Nonobese diabetic (NOD) mice develop spontaneous insulin-dependent diabetes mellitus (IDDM), and the pancreas-infiltrating T cells invariably show a Th1 phenotype. We demonstrated here that the interleukin (IL)-12 antagonist (p40)(2) can deviate the default Th1 development of naive T cell receptor (TCR)-transgenic CD4(+) cells to the Th2 pathway in vitro. Although (p40)(2) does not modify the cytokine profile of polarized Th1 cells, it prevents further recruitment of CD4(+) cells into the Th1 subset. To study the involvement of Th1 and Th2 cells in the initiation and progression of IDBM, we targeted endogenous IL-12 by administration of (p40)(2) in NOD mice. (p40)(2) administration to NOD mice inhibits interferon-gamma but not IL-10 production in response to lipopolysaccharide (LPS) or to the putative autoantigen IA-2. Serum immunoglobulin isotypes determined after (p40)(2) treatment indicate an increase in Th2 and a decrease in Th1 helper activity.
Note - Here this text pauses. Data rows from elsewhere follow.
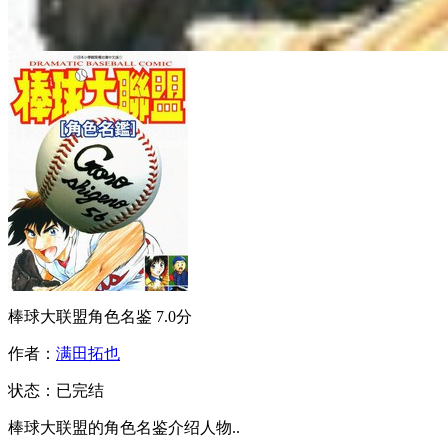
棒球大联盟角色名鉴
7.0分
作者：
满田拓也
状态：
已完结
棒球大联盟的角色名鉴介绍人物..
Administration of (p40)(2) from 3 weeks of age onwards, before the onset of insulitis, results in the deviation of pancreas-infiltrating CD4(+) but not CD8(+) cells to the Th2 phenotype as well as in the reduction of spontaneous and cyclophosphamide-accelerated IDDM. After treating NOD mice with (p40)(2) from 9 weeks of age, when insulitis is well established, few Th2 and a reduced percentage of Th1 cells are found in the pancreas. This is associated with a slightly decreased incidence of spontaneous IDDM, but no protection from cyclophosphamide-accelerated IDDM. In conclusion, deviation of pancreas-infiltrating CD4(+) cells to Th2 is associated with protection from IDDM. However, targeting IL-12 after the onset of insulitis, when the pancreas contains polarized Th1 cells, is not sufficient to induce an effective immune deviation able to significantly modify the course of disease.